Halbfinalniederlage gegen Team Gigantti

Angry Titans: Contenders "eine super Erfahrung"

von Lars Becker am 16.05.2018 um 13:20

Die aufstrebende deutsche eSport-Organisation Angry Titans ist in Blizzards Overwatch Contenders-Turnier im Halbfinale ausgeschieden. Trotz der 0:3-Niederlage zieht die Mannschaft positive Schlüsse. Die Serie hätte auch ganz anders verlaufen können, wie Trainer Christian Gutzelnig und Spieler Ludvig 'Luddee' Håkansson kicker eSport erzählten.

Hoch konzentriert: Die Angry Titans spielten im Halbfinale der Overwatch Contenders.
Hoch konzentriert: Die Angry Titans spielten im Halbfinale der Overwatch Contenders.
© BlizzardZoomansicht

"Es war sicherlich viel knapper, als das Ergebnis vermuten lässt", fasst Gutzelnig die Serie gegen Team Gigantti zusammen, die anstelle seiner Jungs das Endspiel erreichten. "Wir haben das Spiel am Anfang dominiert, aber in den entscheidenden Situationen wurden falsche Entscheidungen getroffen." Dem Gegner sei es gelungen, in genau diesen wichtigen Momenten immer die Oberhand zu behalten.

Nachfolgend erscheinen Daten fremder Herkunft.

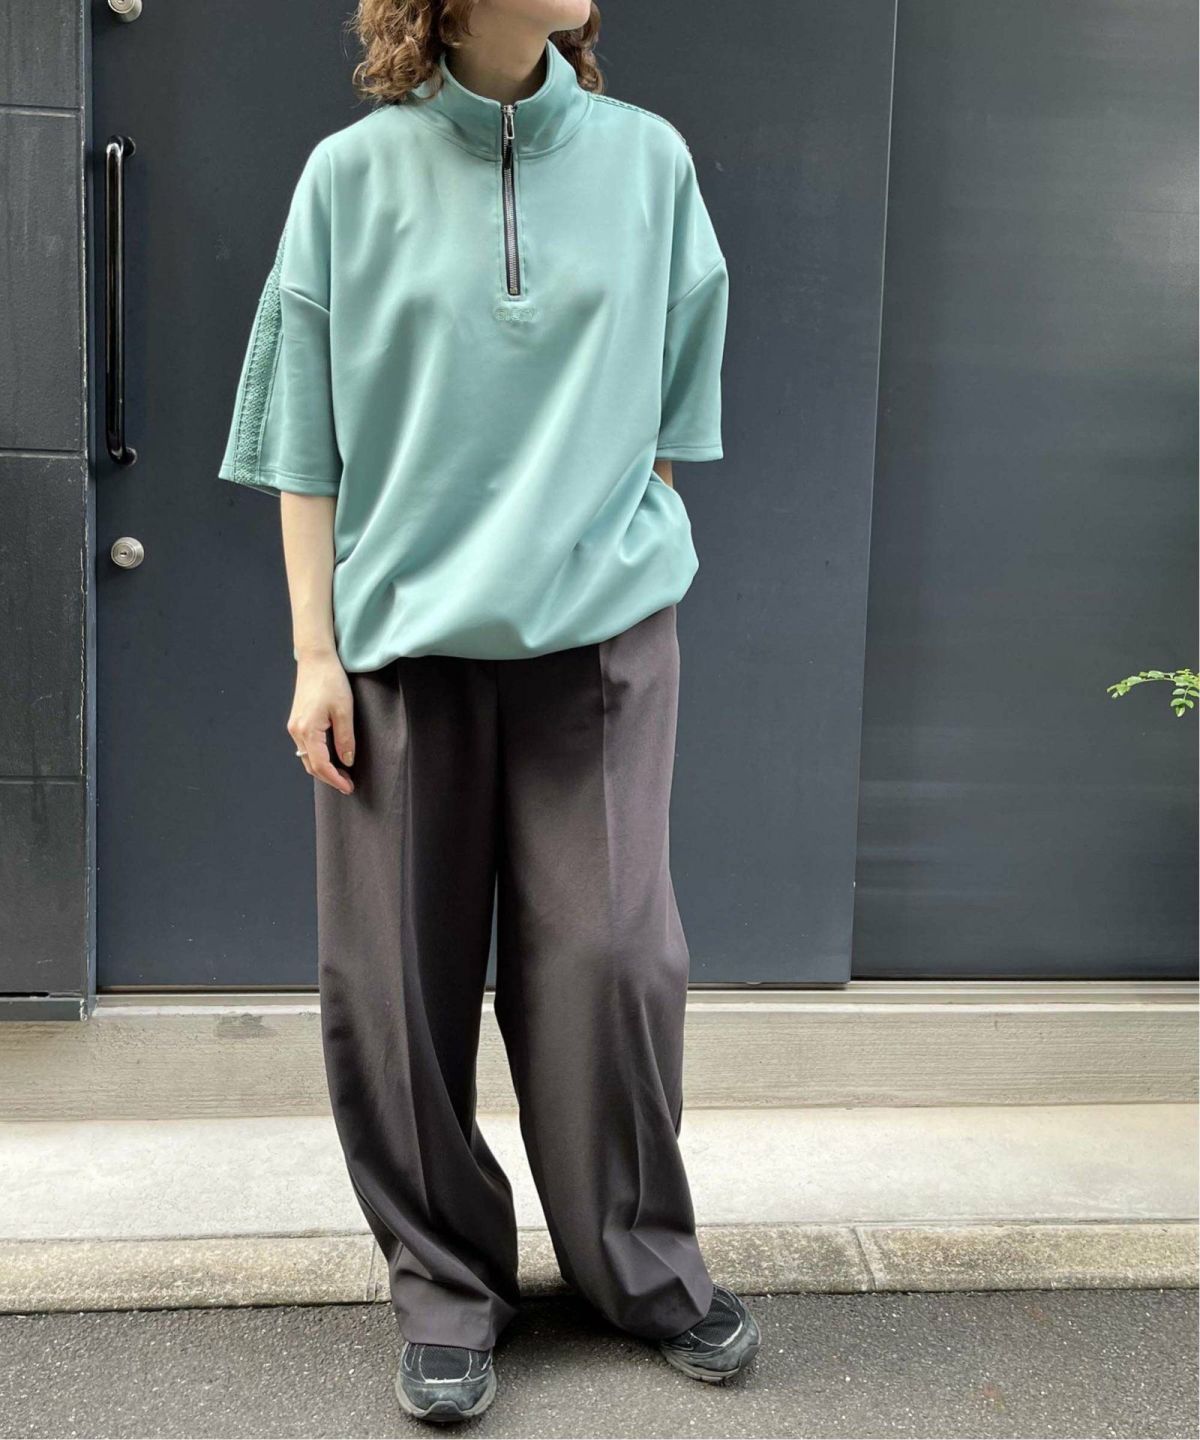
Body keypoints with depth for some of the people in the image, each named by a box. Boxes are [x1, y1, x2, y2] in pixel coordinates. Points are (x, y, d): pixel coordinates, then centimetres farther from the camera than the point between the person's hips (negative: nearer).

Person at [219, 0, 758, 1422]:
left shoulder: (647, 158, 6)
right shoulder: (354, 174, 3)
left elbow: (666, 409, 12)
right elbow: (307, 436, 2)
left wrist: (626, 556, 7)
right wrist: (315, 653, -2)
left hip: (601, 628, 1)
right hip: (403, 636, 0)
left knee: (607, 955, 2)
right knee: (398, 978, 4)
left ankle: (641, 1262, 24)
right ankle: (445, 1280, 23)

"Der Knackpunkt war, wie wir unsere ultimativen Fähigkeiten eingesetzt haben", ergänzt Support-Spieler 'Luddee'. Ein anderes Serienende wäre nach Ansicht des schwedischen Youngsters auch möglich gewesen. "Wir hätten auch mit Leichtigkeit bestimmte Kämpfe gewinnen können, wenn wir nur eine oder zwei Ultimates statt gleich drei oder vier auf einmal verbraucht hätten." So habe der Gegner im nächsten Anlauf leichteres Spiel gehabt. Auf zwei Karten kam es zudem jeweils zu einem letzten entscheidenden Kampf, der über Sieg und Niederlage entschied. "Sie haben diese Fights einfach besser gespielt", gesteht Håkansson.

Lehrreiches Ereignis

Momente wie diese waren der Grund dafür, dass die Angry Titans das Finale zwischen dem späteren Champion British Hurricane und Team Gigantti als Zuschauer verfolgen mussten. "Es hat die Spieler und auch mich natürlich sehr frustriert und enttäuscht, dass wir nicht einmal eine Map gewonnen haben, obwohl wir genauso alle drei hätten gewinnen können", sagt Gutzelnig.

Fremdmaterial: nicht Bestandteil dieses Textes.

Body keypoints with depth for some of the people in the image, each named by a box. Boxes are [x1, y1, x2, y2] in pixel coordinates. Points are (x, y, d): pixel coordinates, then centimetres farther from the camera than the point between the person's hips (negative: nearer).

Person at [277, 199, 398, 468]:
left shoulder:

Es war der erste gemeinsame Offline-Auftritt des derzeitigen Kaders, denn alle vorherigen Partien in dem Turnier fanden Online statt. "Es war eine super Erfahrung für alle Spieler", findet der Trainer. Daran ändert auch die schmerzliche Niederlage im Halbfinale nichts. Das Event sei insgesamt "sehr zufriedenstellend" gewesen. "Die Location in Polen war auch sehr cool und gut gemacht." Anfangs sei man noch ein wenig enttäuscht gewesen, dass es nicht wie in der Vorsaison nach Los Angeles ging. Aber: "Blizzard hat ein solides Event auf die Beine gestellt", so Gutzelnig. Für die noch sehr junge Organisation war es ein wichtiges Ereignis - trotz der Niederlage: "Auch wenn es im ersten Moment niederschmetternd war, wird jeder seine Lektion lernen."